Required action -
Make an exact copy of the records, with the pictures left out.

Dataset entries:

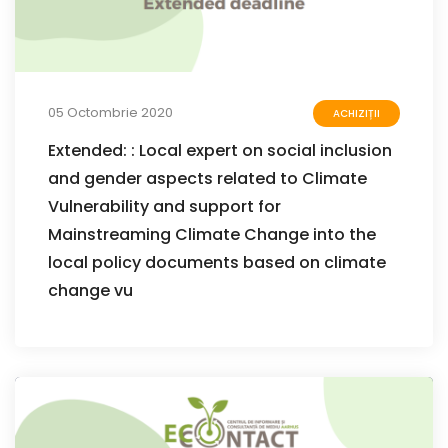
05 Octombrie 2020
ACHIZIȚII
Extended: : Local expert on social inclusion
and gender aspects related to Climate
Vulnerability and support for
Mainstreaming Climate Change into the
local policy documents based on climate
change vu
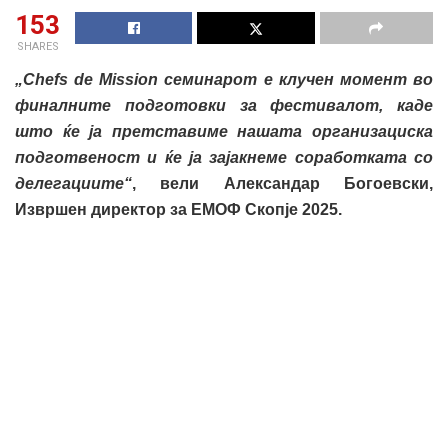
153
SHARES
„Chefs de Mission семинарот е клучен момент во
финалните подготовки за фестивалот, каде
што ќе ја претставиме нашата организациска
подготвеност и ќе ја зајакнеме соработката со
делегациите“
, вели
Александар Богоевски,
Извршен директор за ЕМОФ Скопје 2025.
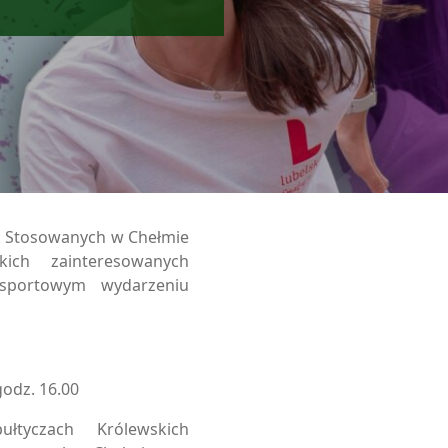
 Stosowanych w Chełmie
kich zainteresowanych
sportowym wydarzeniu
godz. 16.00
łtyczach Królewskich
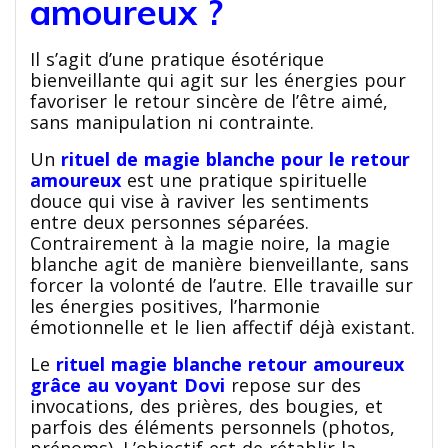
amoureux ?
Il s’agit d’une pratique ésotérique
bienveillante qui agit sur les énergies pour
favoriser le retour sincère de l’être aimé,
sans manipulation ni contrainte.
Un
rituel de magie blanche pour le retour
amoureux
est une pratique spirituelle
douce qui vise à raviver les sentiments
entre deux personnes séparées.
Contrairement à la magie noire, la magie
blanche agit de manière bienveillante, sans
forcer la volonté de l’autre. Elle travaille sur
les énergies positives, l’harmonie
émotionnelle et le lien affectif déjà existant.
Le
rituel magie blanche retour amoureux
grâce au voyant Dovi
repose sur des
invocations, des prières, des bougies, et
parfois des éléments personnels (photos,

Expected answer -
05 Octombrie 2020
ACHIZIȚII
Extended: : Local expert on social inclusion
and gender aspects related to Climate
Vulnerability and support for
Mainstreaming Climate Change into the
local policy documents based on climate
change vu
153
SHARES
„Chefs de Mission семинарот е клучен момент во
финалните подготовки за фестивалот, каде
што ќе ја претставиме нашата организациска
подготвеност и ќе ја зајакнеме соработката со
делегациите“
, вели
Александар Богоевски,
Извршен директор за ЕМОФ Скопје 2025.
 Stosowanych w Chełmie
kich zainteresowanych
sportowym wydarzeniu
godz. 16.00
łtyczach Królewskich
amoureux ?
Il s’agit d’une pratique ésotérique
bienveillante qui agit sur les énergies pour
favoriser le retour sincère de l’être aimé,
sans manipulation ni contrainte.
Un
rituel de magie blanche pour le retour
amoureux
est une pratique spirituelle
douce qui vise à raviver les sentiments
entre deux personnes séparées.
Contrairement à la magie noire, la magie
blanche agit de manière bienveillante, sans
forcer la volonté de l’autre. Elle travaille sur
les énergies positives, l’harmonie
émotionnelle et le lien affectif déjà existant.
Le
rituel magie blanche retour amoureux
grâce au voyant Dovi
repose sur des
invocations, des prières, des bougies, et
parfois des éléments personnels (photos,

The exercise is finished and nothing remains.